### What this task involves
Among the lines below, list those containing the string "down".

### Data excerpt
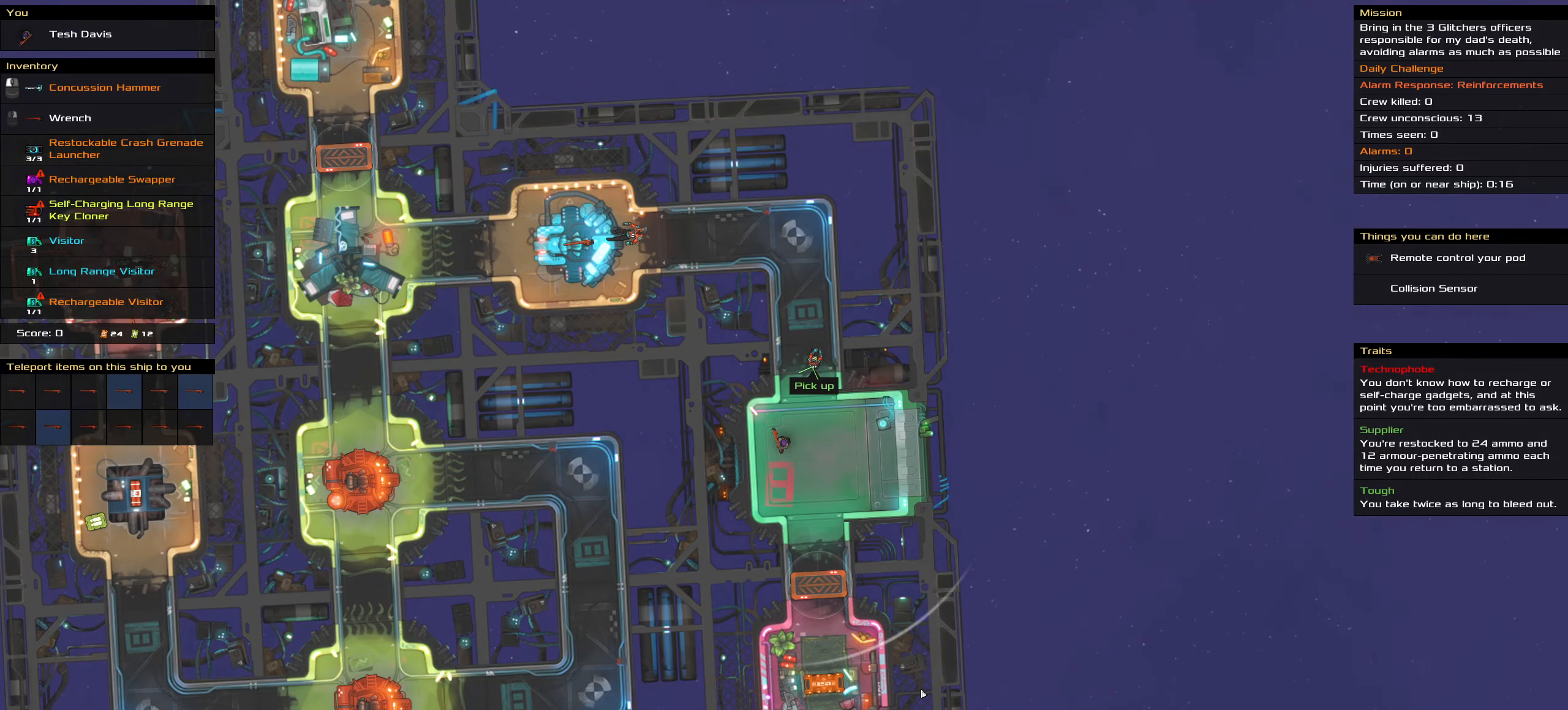
{"keys": ["t"], "mouse": [], "events": [[283, "ctrl_l", "up"], [466, "t", "down"]]}
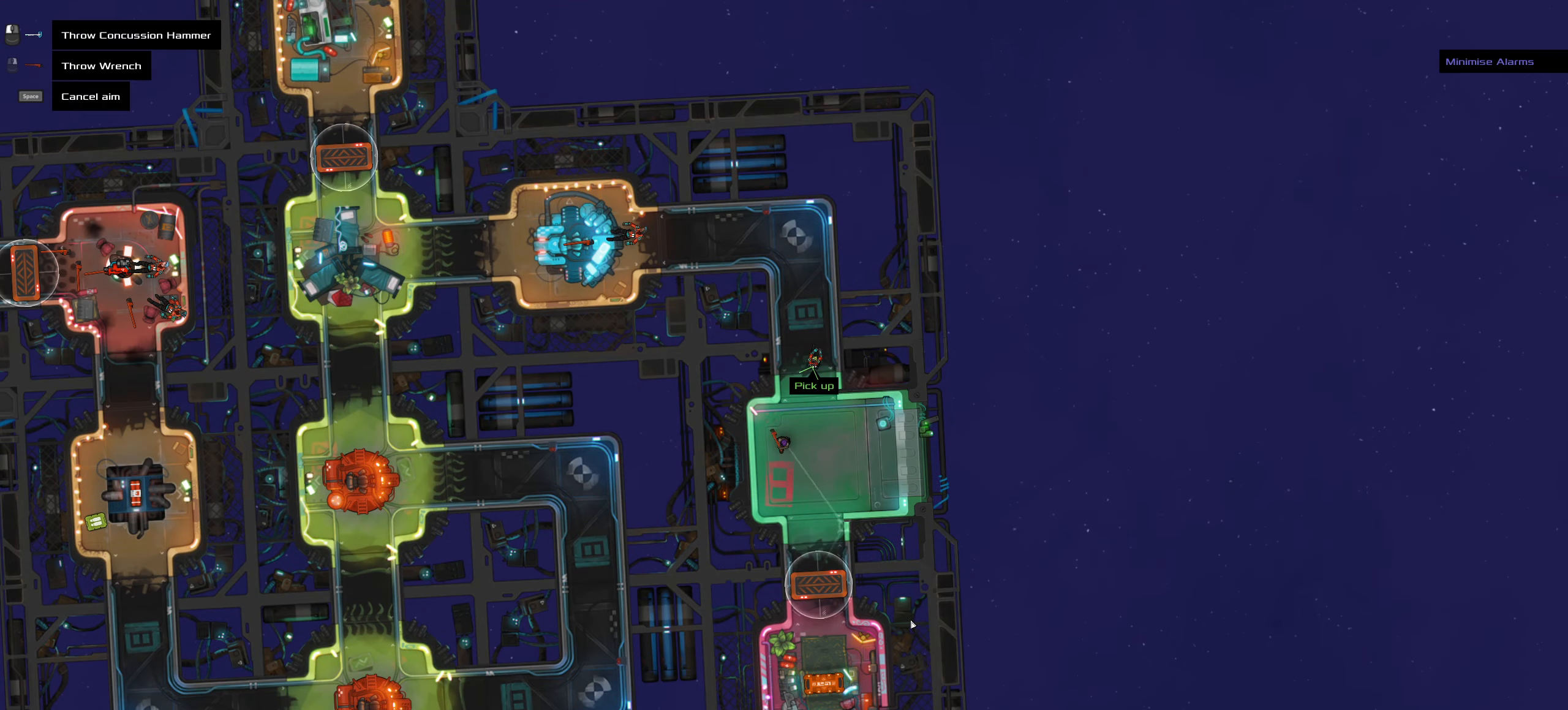
{"keys": [], "mouse": [], "events": [[66, "t", "up"]]}
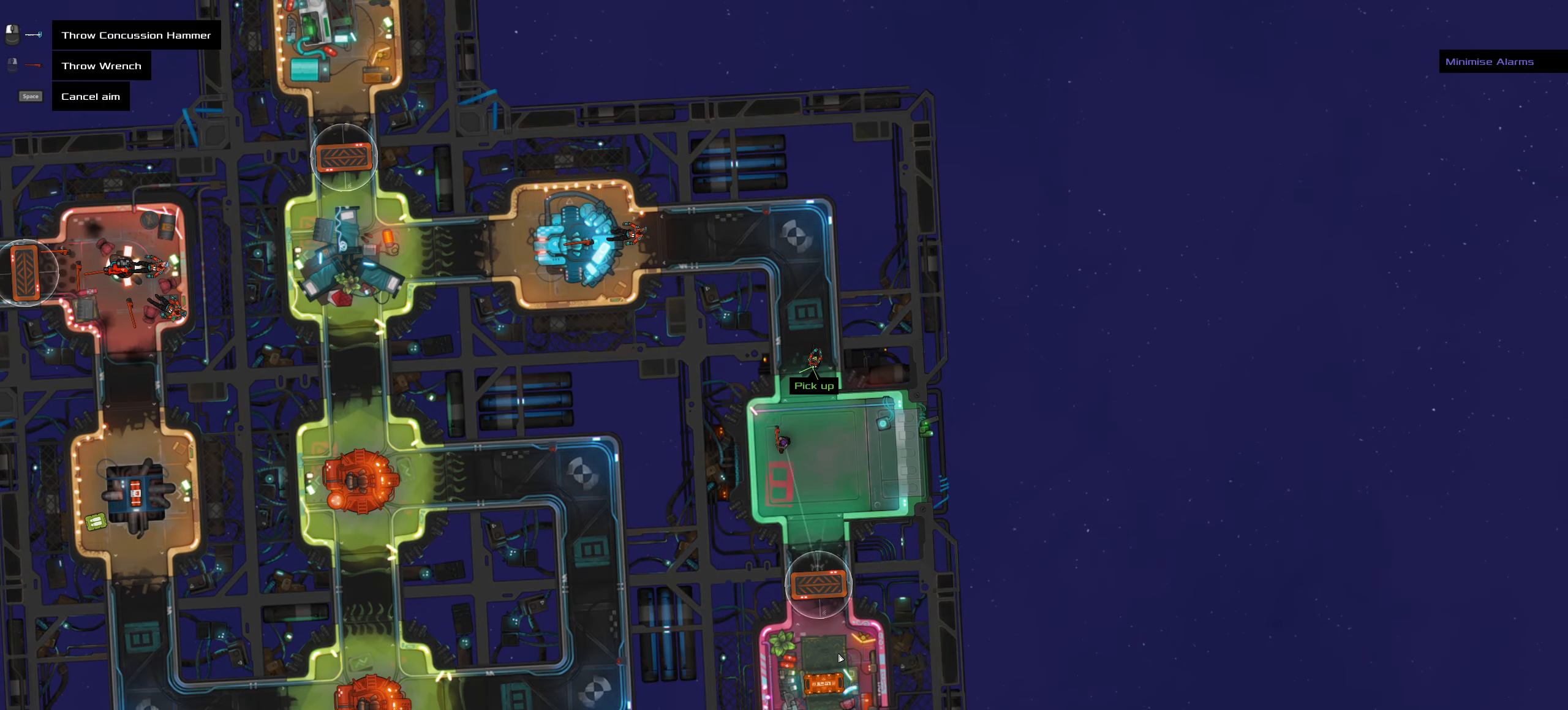
{"keys": ["ctrl_l"], "mouse": [], "events": [[266, "ctrl_l", "down"], [300, "mouse_left", "down"], [300, "z", "down"], [333, "mouse_left", "up"], [450, "z", "up"]]}
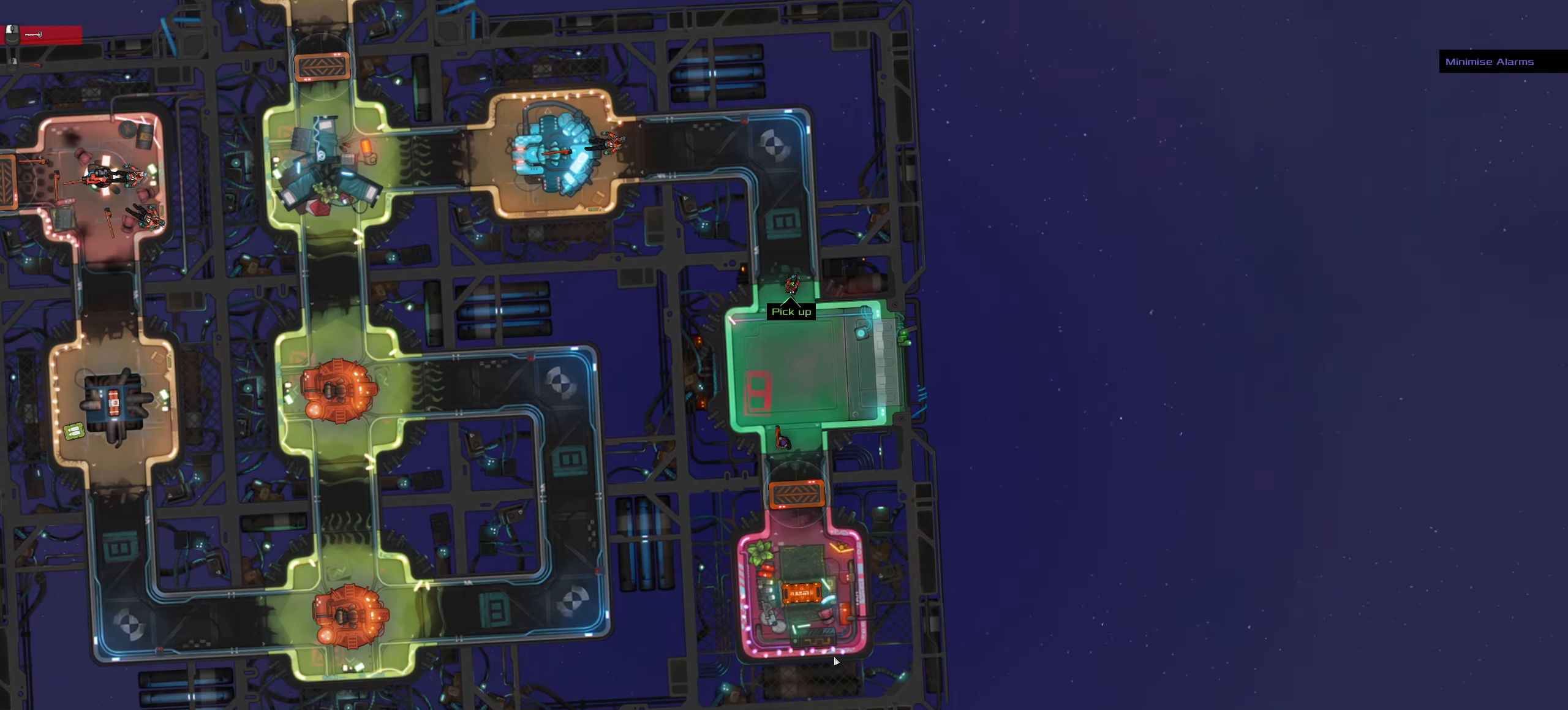
{"keys": ["a", "ctrl_l", "w"], "mouse": [], "events": [[133, "w", "down"], [183, "a", "down"]]}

### Exercise answer
{"keys": ["t"], "mouse": [], "events": [[283, "ctrl_l", "up"], [466, "t", "down"]]}
{"keys": ["ctrl_l"], "mouse": [], "events": [[266, "ctrl_l", "down"], [300, "mouse_left", "down"], [300, "z", "down"], [333, "mouse_left", "up"], [450, "z", "up"]]}
{"keys": ["a", "ctrl_l", "w"], "mouse": [], "events": [[133, "w", "down"], [183, "a", "down"]]}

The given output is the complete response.